(Dataset entries)
—————

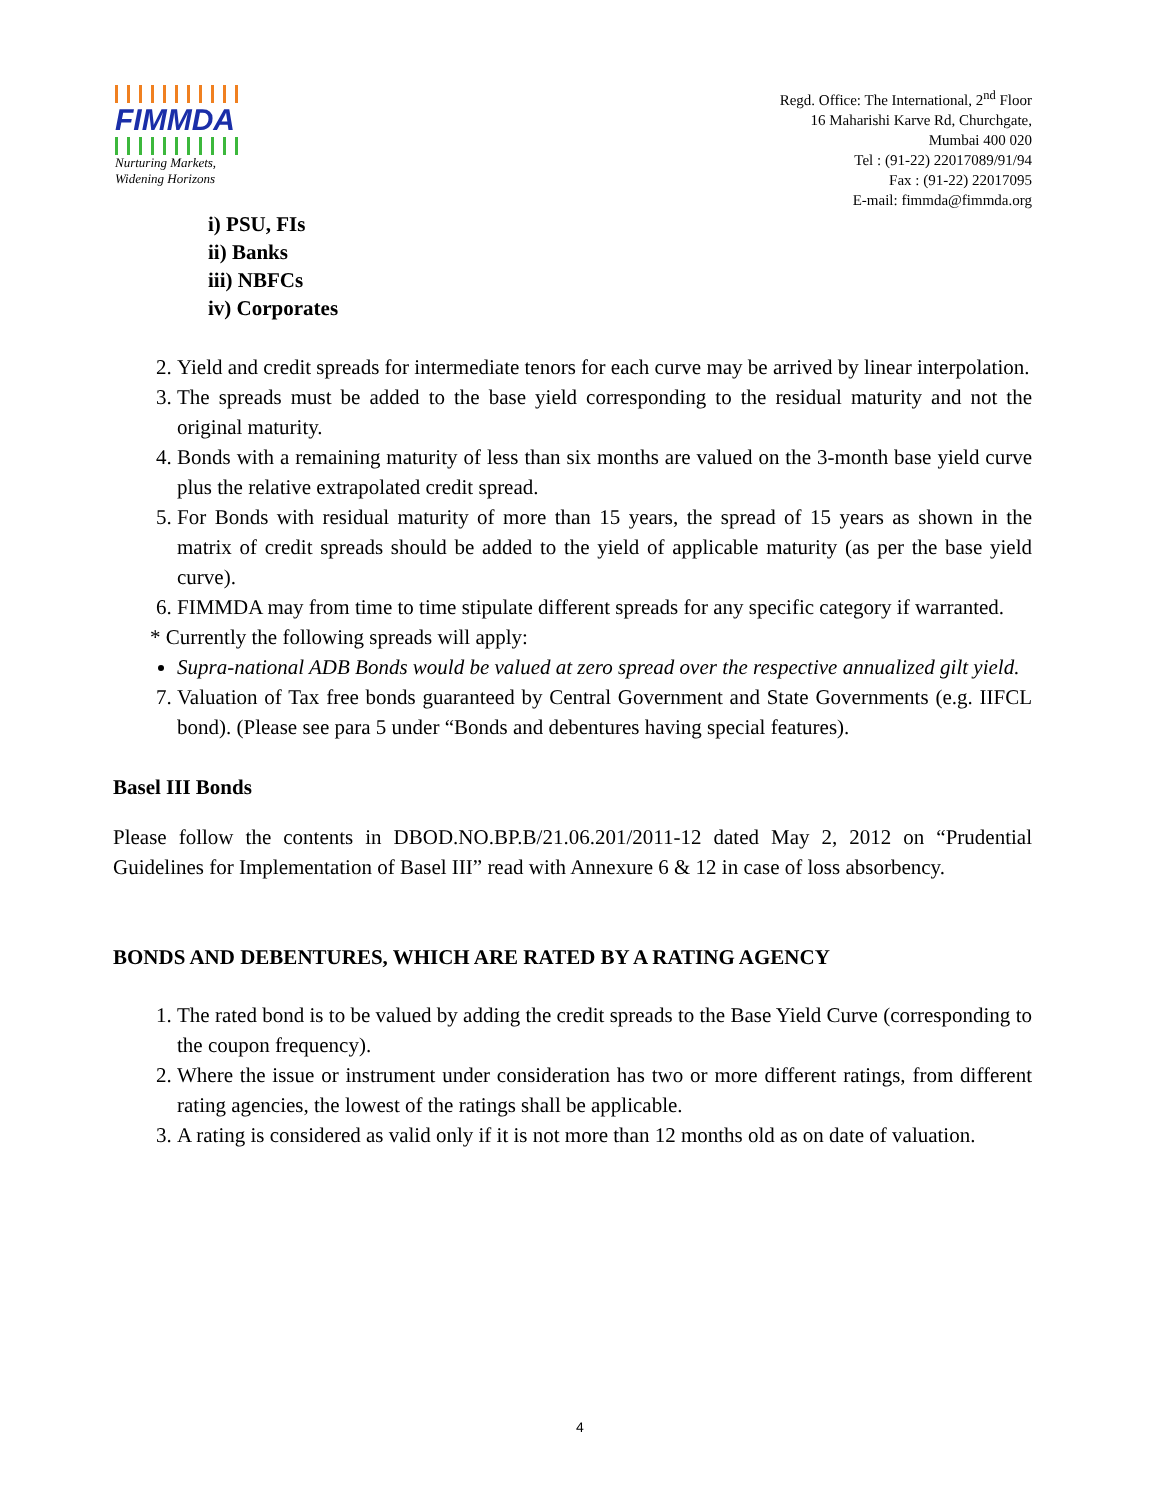FIMMDA
Nurturing Markets,
Widening Horizons
Regd. Office: The International, 2<sup>nd</sup> Floor
16 Maharishi Karve Rd, Churchgate,
Mumbai 400 020
Tel : (91-22) 22017089/91/94
Fax : (91-22) 22017095
E-mail: fimmda@fimmda.org
i) PSU, FIs
ii) Banks
iii) NBFCs
iv) Corporates
2. Yield and credit spreads for intermediate tenors for each curve may be arrived by linear interpolation.
3. The spreads must be added to the base yield corresponding to the residual maturity and not the original maturity.
4. Bonds with a remaining maturity of less than six months are valued on the 3-month base yield curve plus the relative extrapolated credit spread.
5. For Bonds with residual maturity of more than 15 years, the spread of 15 years as shown in the matrix of credit spreads should be added to the yield of applicable maturity (as per the base yield curve).
6. FIMMDA may from time to time stipulate different spreads for any specific category if warranted.
* Currently the following spreads will apply:
Supra-national ADB Bonds would be valued at zero spread over the respective annualized gilt yield.
7. Valuation of Tax free bonds guaranteed by Central Government and State Governments (e.g. IIFCL bond). (Please see para 5 under “Bonds and debentures having special features).
Basel III Bonds
Please follow the contents in DBOD.NO.BP.B/21.06.201/2011-12 dated May 2, 2012 on “Prudential Guidelines for Implementation of Basel III” read with Annexure 6 & 12 in case of loss absorbency.
BONDS AND DEBENTURES, WHICH ARE RATED BY A RATING AGENCY
1. The rated bond is to be valued by adding the credit spreads to the Base Yield Curve (corresponding to the coupon frequency).
2. Where the issue or instrument under consideration has two or more different ratings, from different rating agencies, the lowest of the ratings shall be applicable.
3. A rating is considered as valid only if it is not more than 12 months old as on date of valuation.
4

—————

## What this task involves
Among the records above, extract exactly the lines from the line with "3. The spreads" to the line with "Currently the following", both lines included, and leave out the rest.

## Written reply
3. The spreads must be added to the base yield corresponding to the residual maturity and not the original maturity.
4. Bonds with a remaining maturity of less than six months are valued on the 3-month base yield curve plus the relative extrapolated credit spread.
5. For Bonds with residual maturity of more than 15 years, the spread of 15 years as shown in the matrix of credit spreads should be added to the yield of applicable maturity (as per the base yield curve).
6. FIMMDA may from time to time stipulate different spreads for any specific category if warranted.
* Currently the following spreads will apply:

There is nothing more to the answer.